Overall, the boom in U.S. oil and gas production over the past decade has been a somewhat moderating force on what is a large domestic merchandise trade deficit by helping reduce the country’s net petroleum imports. A new report by IHS Markit suggests that continued U.S. production growth is now on track to make the country a net exporter of petroleum for the first time since at least 1949.
The total U.S. merchandise trade deficit in 2017 was nearly $250 billion lower than it otherwise would have been if the petroleum trade deficit had remained at its 2007 level. IHS Markit projects that the U.S. petroleum trade balance will further improve by roughly $50 billion between 2017 and 2022.
U.S. production of liquids (crude oil and natural gas liquids) nearly doubled from about 7 million barrels a day (mbd) in 2007 to 13.0 mbd in 2017 and 14.8 mbd in the first nine months of 2018. Crude oil alone rose from 5.0 mbd in 2007 to 9.4 mbd in 2017 and averaged 10.6 mbd in the first 9 months of 2018, hitting 11.2 mbd in October 2018.
This rise, combined with a slight decline in domestic demand, contributed to a sharp fall in U.S. petroleum net imports as a share of total consumption, from a high of 60% in 2005 to 19% in 2017 and 14% in nine months of 2018.
Ultimately, the continued growth of U.S. crude oil and NGL production — along with relatively flat liquids demand — are expected to make the United States a net-petroleum exporter by early next decade, the report says. This would be the first time since at least 1949 that the United States was not a net petroleum importer.

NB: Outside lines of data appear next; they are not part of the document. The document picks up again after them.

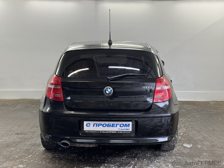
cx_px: 112
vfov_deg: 30.3
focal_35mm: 48
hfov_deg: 39.7
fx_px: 311
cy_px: 84
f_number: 1.78
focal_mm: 6.76
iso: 64
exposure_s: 1/100
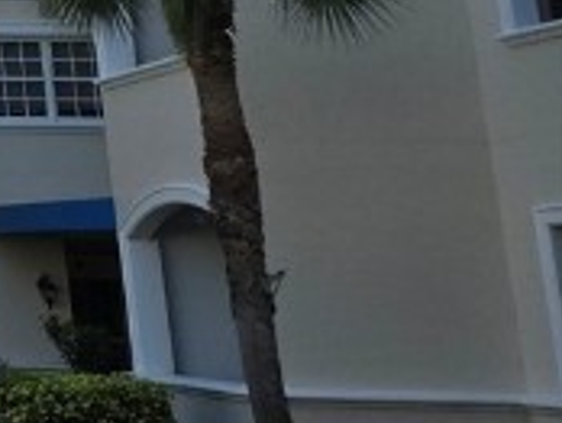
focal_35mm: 135
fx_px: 2195
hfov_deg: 10.6
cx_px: -1076
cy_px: -291
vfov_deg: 10.5
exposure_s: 1/2921
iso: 64
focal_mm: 5.4
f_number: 1.8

Daniel Yergin, vice chairman, IHS Markit, commented:
The improved U.S. trade position in petroleum has been a counterbalancing force helping to keep the U.S. trade deficit in check over the past decade. The resurgence of domestic oil and gas production has flipped the trade position of several products along the energy value chain on their heads, while that of other products, such as crude oil, have been significantly reduced.